Posts  / #POST-229635
REDDIT

Sequential hardness of a MUL-XOR-shift permutation: open questions

Z
Jun 9, 2026 · 08:16

I'd like to invite cryptanalysis of a minimal permutation proposed as a sequential delay function:

```c
uint64_t slow_hash_64(uint64_t seed, uint64_t n) {
while (n--) {
seed *= 0xD1342543DE82EF95;
seed ^= seed >> 32;
}
return seed;
}
```

The intended security property is **sequential hardness**: computing fⁿ(x) should require Ω(n) work, with no shortcut significantly faster than iterating.

### Why shortcuts seem unlikely

Pure multiplication over ℤ/2⁶⁴ℤ admits O(log n) evaluation via fast exponentiation. The XOR-shift breaks the pure ring structure: `seed ^= seed >> 32` mixes high and low halves in a way that is linear over GF(2)⁶⁴ but nonlinear over ℤ/2⁶⁴ℤ. The composition of these two operations across iterations should prevent reduction to either structure alone.

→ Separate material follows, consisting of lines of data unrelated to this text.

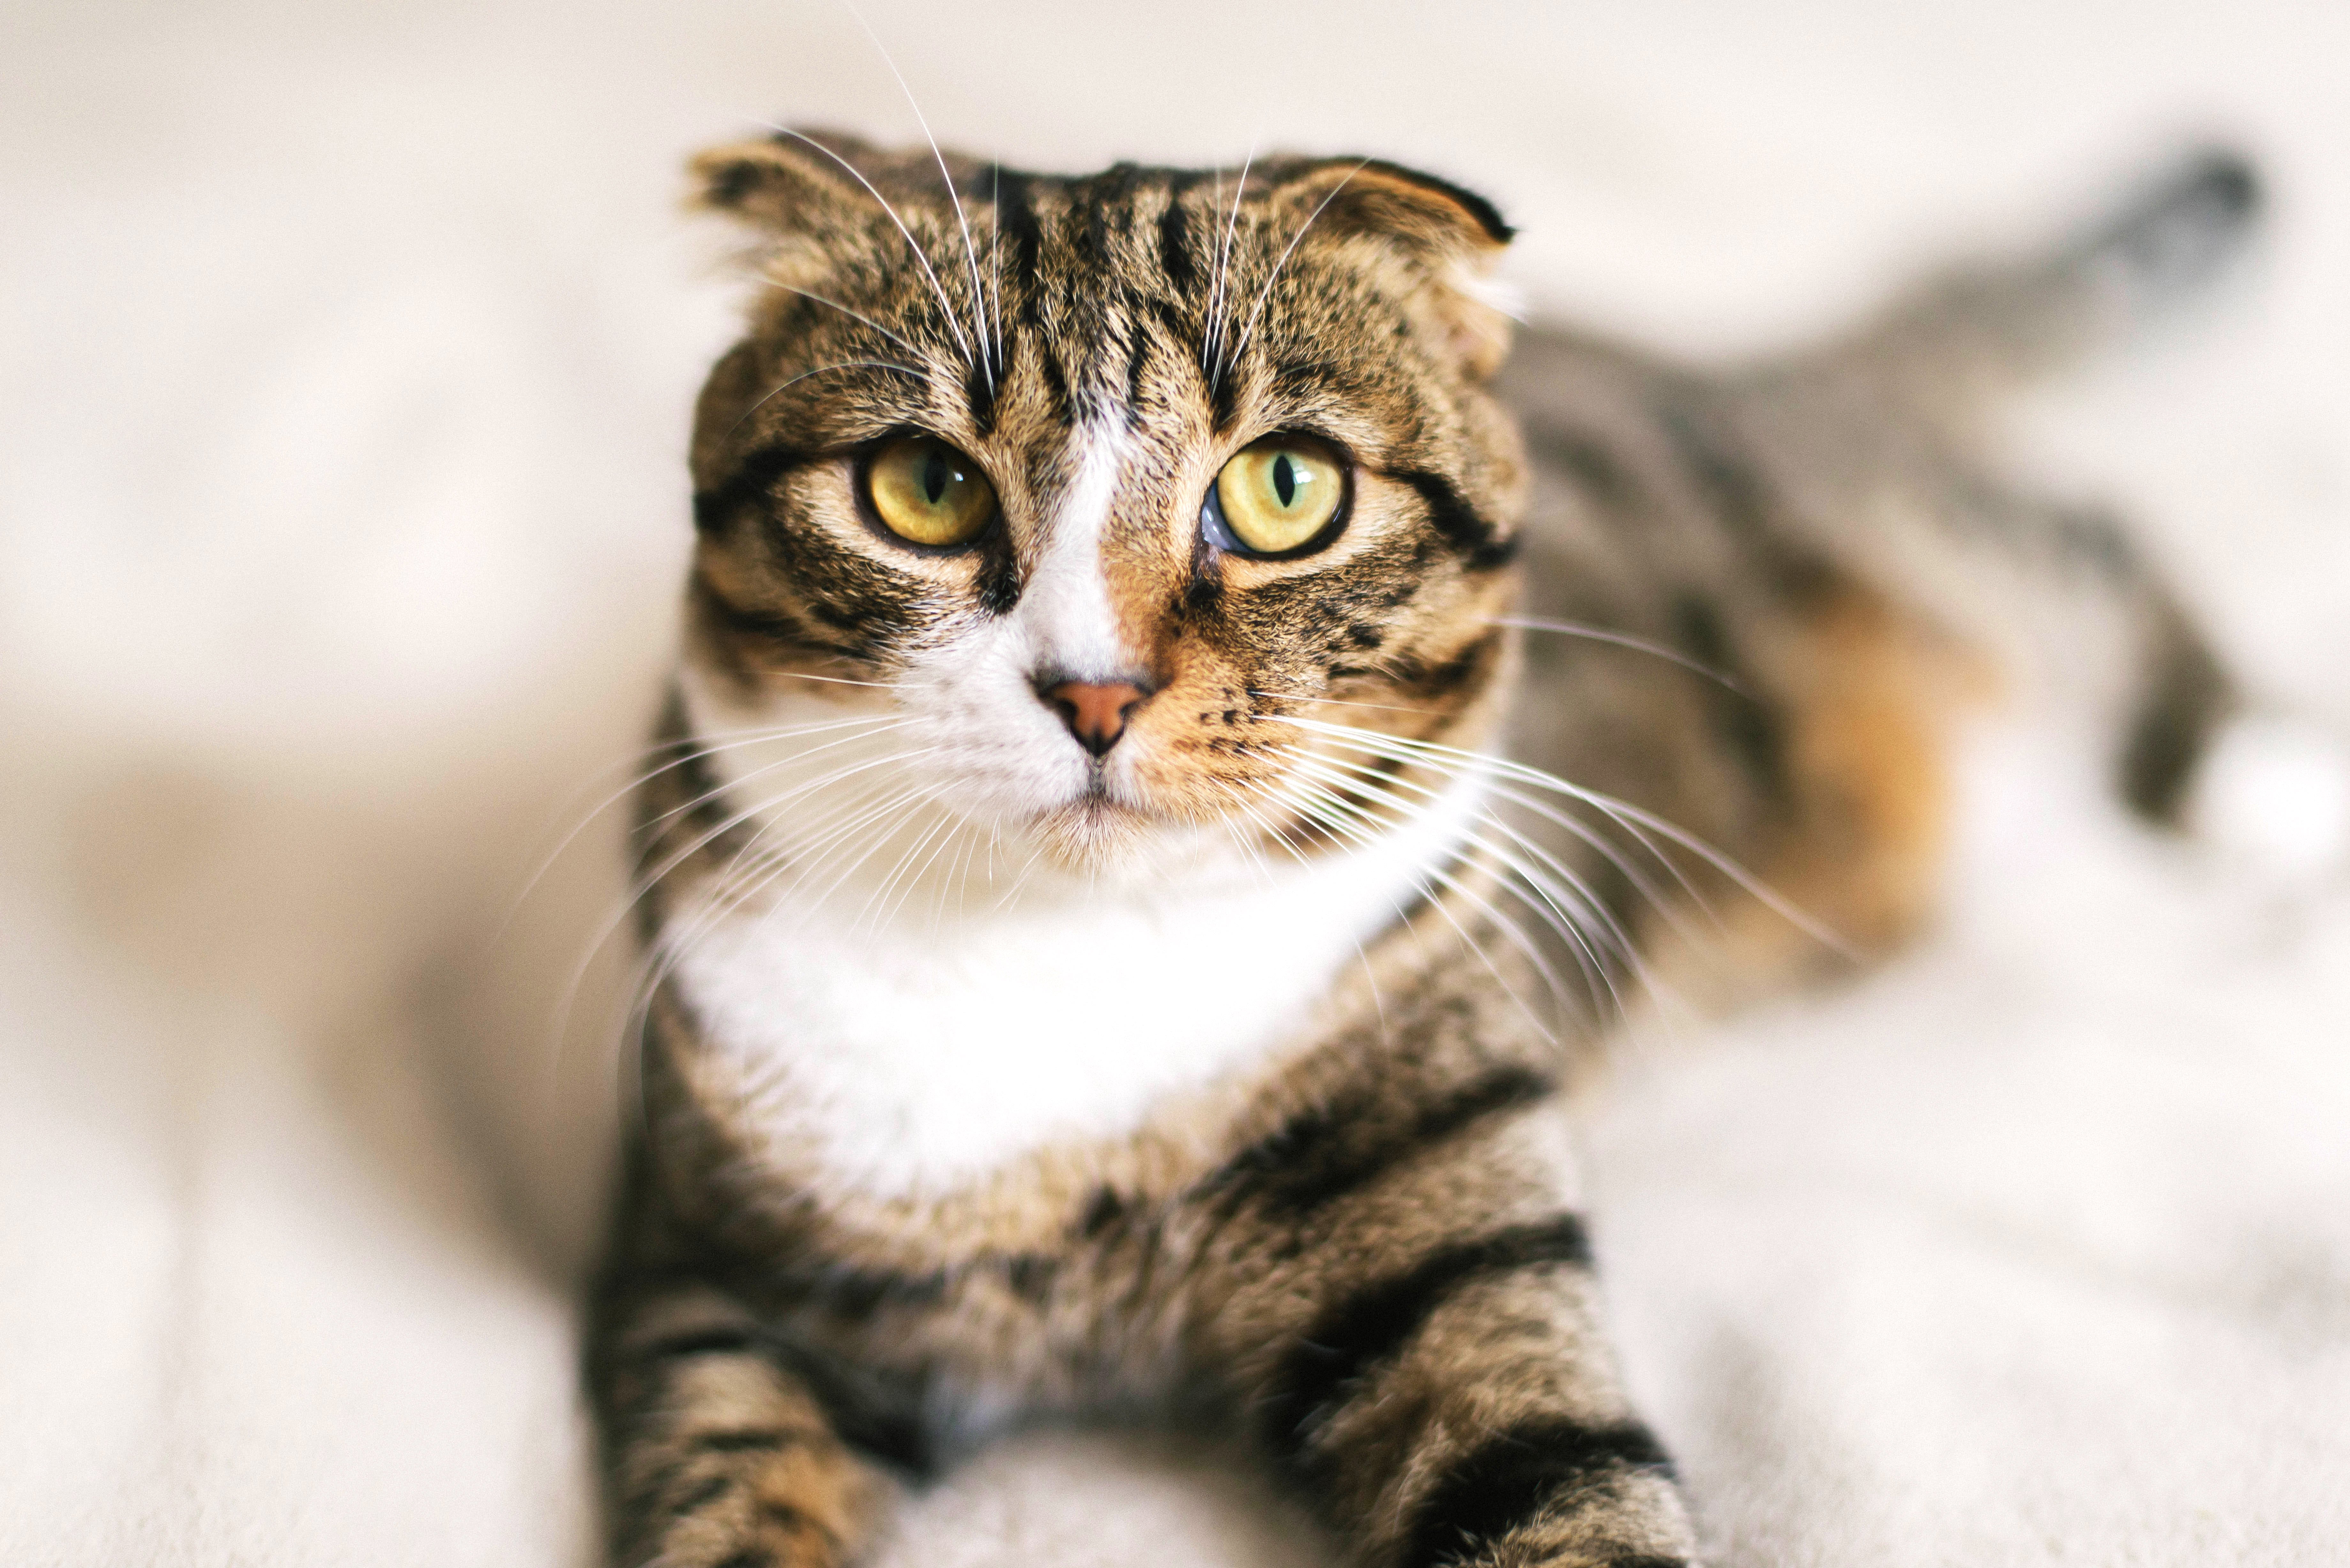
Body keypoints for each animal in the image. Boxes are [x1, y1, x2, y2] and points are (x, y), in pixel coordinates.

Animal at [578, 132, 2265, 1568]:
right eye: (921, 489)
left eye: (1283, 488)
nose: (1093, 691)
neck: (1073, 986)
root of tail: (1733, 370)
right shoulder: (710, 1283)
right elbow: (730, 1489)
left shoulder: (1453, 1215)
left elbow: (1551, 1471)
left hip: (1918, 535)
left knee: (2091, 545)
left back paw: (2258, 778)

This resembles SplitMix64's mixing step, but used iteratively as a delay function rather than as a one-shot finalizer. The constant `0xD1342543DE82EF95` is from SplitMix's literature.

### Open questions

1. **Algebraic decomposition**: Can the MUL-then-XOR-shift composition be represented in a unified algebraic framework (e.g., affine over some extension, or as a matrix in a mixed representation)? The 64-bit state is small enough for structural analysis.

2. **Iterated structure**: Does repeating the same operation n times introduce periodicity or invariant subspaces that don't exist in a single application? SplitMix uses this step once; using it iteratively may expose different weaknesses.

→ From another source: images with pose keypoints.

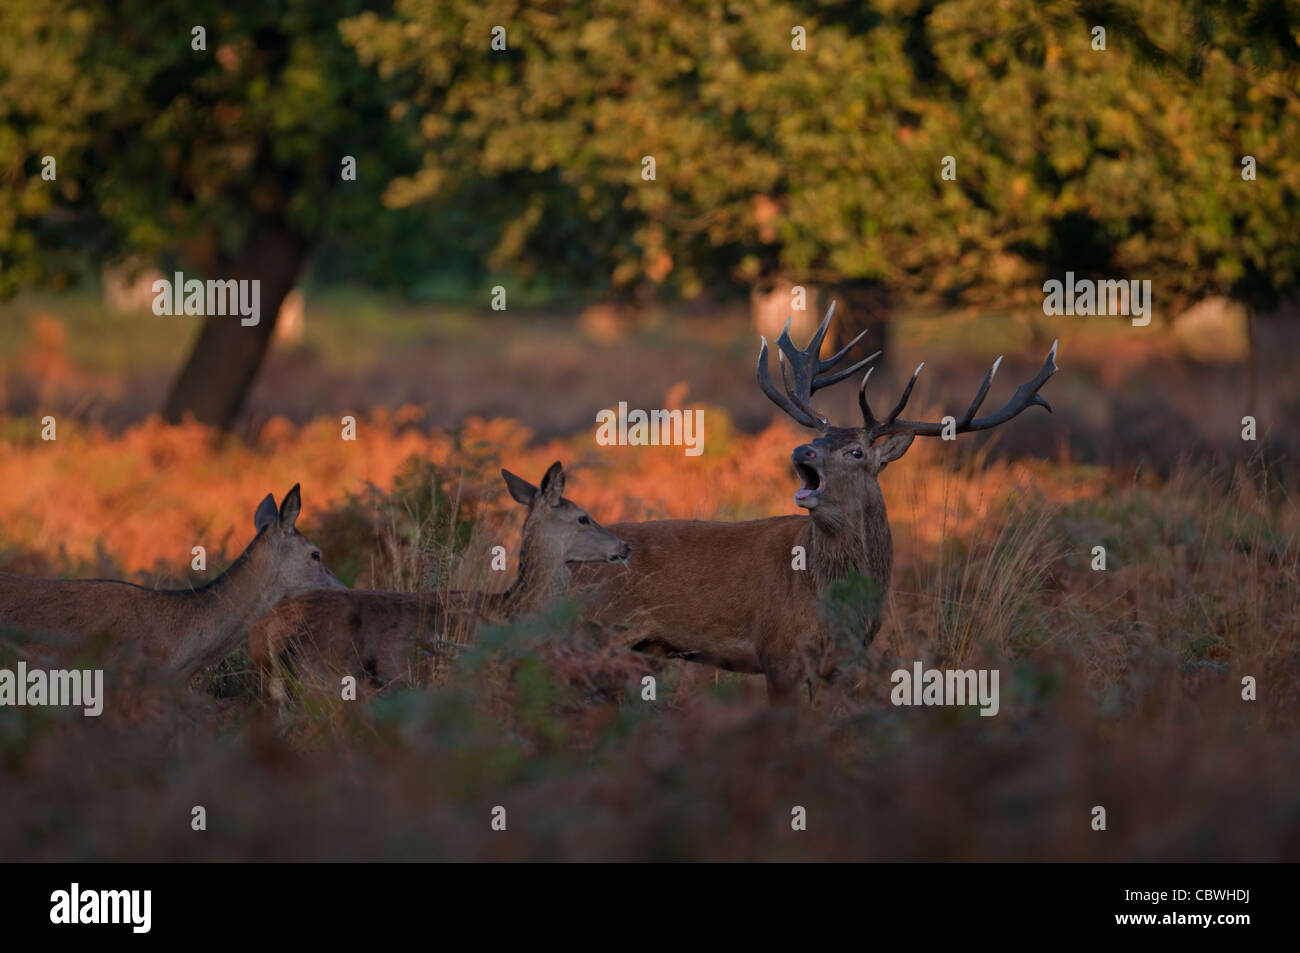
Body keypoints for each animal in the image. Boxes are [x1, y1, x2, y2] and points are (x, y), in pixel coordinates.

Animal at [572, 301, 1055, 702]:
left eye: (855, 451)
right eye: (818, 439)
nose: (801, 451)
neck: (831, 600)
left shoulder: (841, 662)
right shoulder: (777, 651)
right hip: (593, 629)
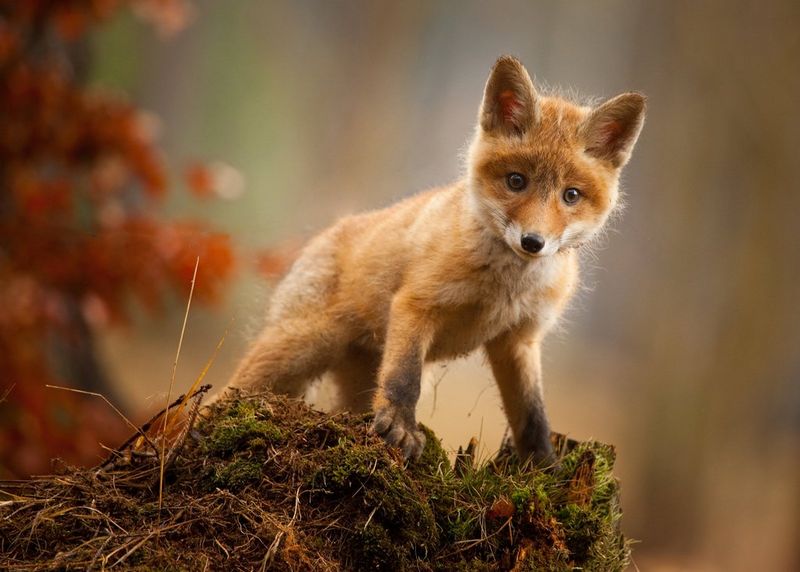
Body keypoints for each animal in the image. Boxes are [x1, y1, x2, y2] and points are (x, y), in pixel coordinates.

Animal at [224, 55, 645, 464]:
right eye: (516, 181)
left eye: (571, 195)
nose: (532, 242)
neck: (504, 287)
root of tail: (325, 234)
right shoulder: (417, 304)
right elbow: (404, 379)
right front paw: (400, 429)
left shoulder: (518, 340)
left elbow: (533, 416)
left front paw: (543, 468)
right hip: (298, 349)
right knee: (227, 394)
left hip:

3. **Constant sensitivity**: Is `0xD1342543DE82EF95` specifically safe for iterated use, or could other constants from the same family create short cycles or fixed points under iteration?

4. **PRF vs. sequential hardness**: Even if this is a strong PRF per iteration, does that imply anything about the hardness of fⁿ? Are there known counterexamples where a secure permutation admits efficient iterated evaluation?

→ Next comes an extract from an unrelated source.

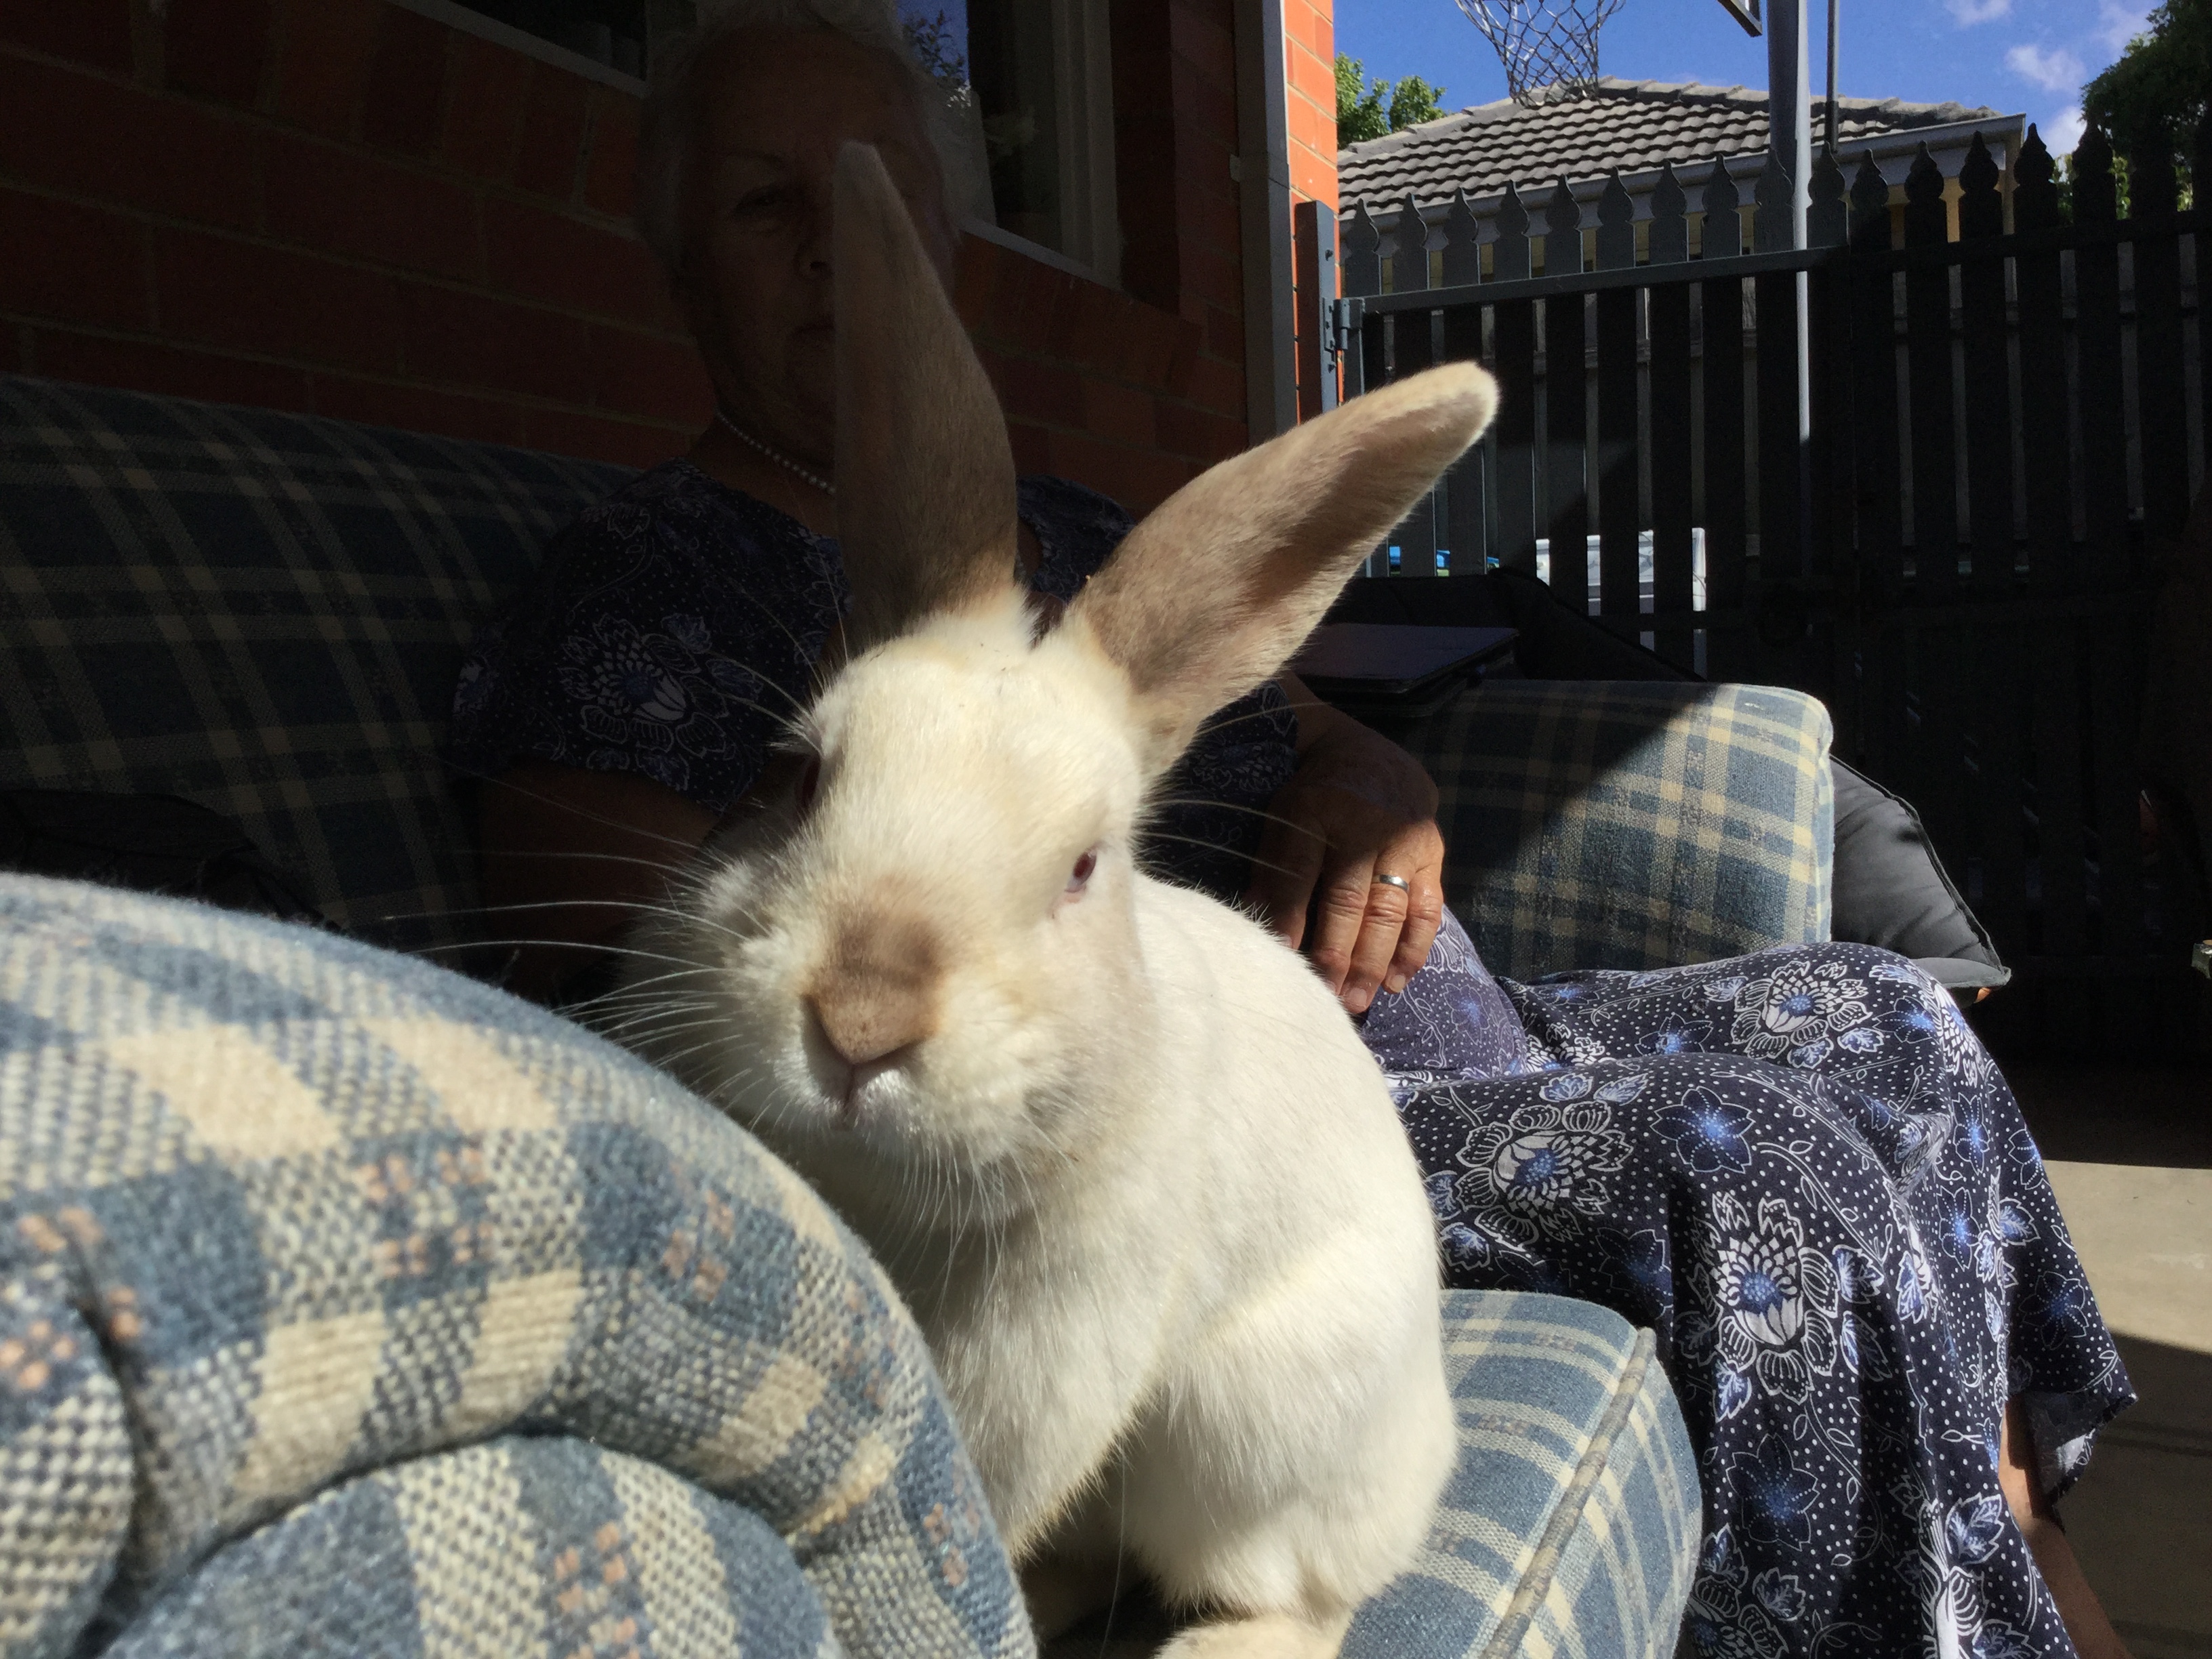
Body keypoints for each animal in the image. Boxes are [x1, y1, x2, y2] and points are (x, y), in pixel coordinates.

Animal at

5. **Relation to PCG/SplitMix literature**: These generators have been extensively analyzed for statistical quality, but I'm unaware of sequential hardness analysis. Has anyone studied iterated SplitMix-style mixing as a VDF candidate?

I'm not claiming security — I'm asking what's wrong with it. References to cryptanalysis of similar iterated MUL-XOR-shift constructions would be especially appreciated.